L'accoglimento solo parziale dell'opposizione, e la condanna dell'opponente a pagare la gran parte del credito azionato in sede monitoria, giustifica la compensazione delle spese di lite tra le parti nella misura di 1/6, e che la parte restante, liquidata come in dispositivo, con riferimento ai valori medi di cui al d.m. n. 55/2014, e all'attività effettivamente prestata, sia posta a carico della parte opponente.

Per le stesse ragioni le spese di c.t.u. sono poste definitivamente a carico della parte opponente e di omissis s.p.a., quale mandataria di omissis s.r.l., in solido tra loro.

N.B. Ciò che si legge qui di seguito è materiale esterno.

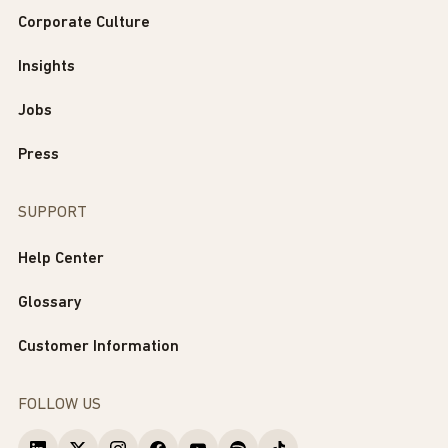
Corporate Culture
Insights
Jobs
Press
SUPPORT
Help Center
Glossary
Customer Information
FOLLOW US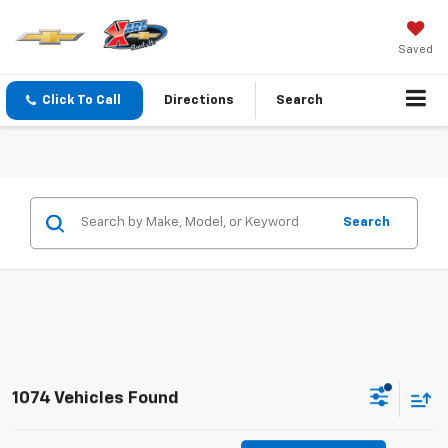
Saved
Click To Call
Directions
Search
Search
1074 Vehicles Found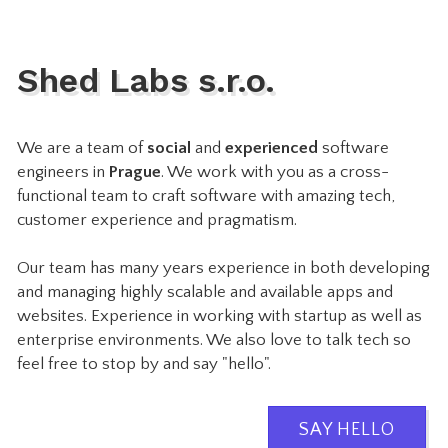
Shed Labs s.r.o.
We are a team of
social
and
experienced
software
engineers in
Prague
. We work with you as a cross-
functional team to craft software with amazing tech,
customer experience and pragmatism.
Our team has many years experience in both developing
and managing highly scalable and available apps and
websites. Experience in working with startup as well as
enterprise environments. We also love to talk tech so
feel free to stop by and say "hello".
SAY HELLO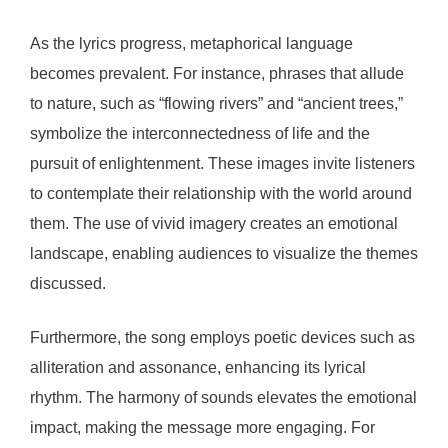
As the lyrics progress, metaphorical language
becomes prevalent. For instance, phrases that allude
to nature, such as “flowing rivers” and “ancient trees,”
symbolize the interconnectedness of life and the
pursuit of enlightenment. These images invite listeners
to contemplate their relationship with the world around
them. The use of vivid imagery creates an emotional
landscape, enabling audiences to visualize the themes
discussed.
Furthermore, the song employs poetic devices such as
alliteration and assonance, enhancing its lyrical
rhythm. The harmony of sounds elevates the emotional
impact, making the message more engaging. For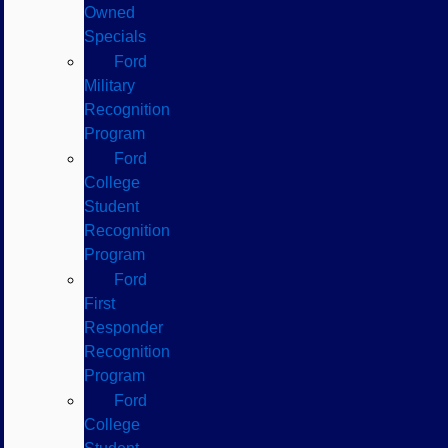
Owned
Specials
Ford
Military
Recognition
Program
Ford
College
Student
Recognition
Program
Ford
First
Responder
Recognition
Program
Ford
College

L'istanza ex art. art. 8 co. 4 bis d.lgs. n. 28/2010, formulata dalla parte opponente nei confronti di omissis s.p.a., all'epoca titolare del credito oggetto di causa, non può essere accolta, perché: nel corso del giudizio quest'ultima ha manifestato più volte la disponibilità a vagliare la possibilità di una soluzione transattiva della controversia, tra l'altro nelle note autorizzate del 20.4.2016, precedenti all'avvio della mediazione; nelle stesse note rappresentava la difficoltà di pervenire ad un accordo stante la pendenza di un altro giudizio di opposizione a decreto ingiuntivo tra le stesse parti, circostanza, non contestata, da cui può desumersi che il rifiuto di procedere alla mediazione non sia stato immotivato.

PQM

Il giudice, definitivamente pronunciando, rigettata ogni altra domanda o eccezione, così provvede: revoca il decreto ingiuntivo n. 704/2015, emesso dal Tribunale di Frosinone in data 12.6.2015, e condanna omissis s.r.l. a pagare a omissis s.p.a., quale mandataria di omissis s.r.l., la somma di € 47.022,27, oltre interessi nella misura e con la decorrenza indicate nel decreto ingiuntivo; dispone la compensazione delle spese di lite tra le parti nella misura di 1/6; quanto alla parte restante, condanna omissis s.r.l. a rifondere a omissis s.p.a. le spese di lite relative alle fasi di studio e introduttiva, che liquida in € 2.305,84, oltre spese generali, i.v.a. e c.p.a. come per legge, a omissis s.p.a. quale mandataria di omissis s.p.a. le spese di lite relative alla fase di trattazione/istruttoria, che liquida in € 1.433,34, oltre spese generali, i.v.a. e c.p.a. come per legge, a omissis s.p.a., quale mandataria di omissis s.r.l., le spese di lite relative alla fase decisionale, che liquida in € 2.305,84, oltre spese generali, i.v.a. e c.p.a. come per legge; pone le spese della consulenza tecnica d'ufficio, liquidate con separato decreto, definitivamente a carico della parte opponente e di omissis s.p.a., quale mandataria di omissis s.r.l., in solido tra loro. 

AVVISO. Il testo riportato non riveste carattere di ufficialità.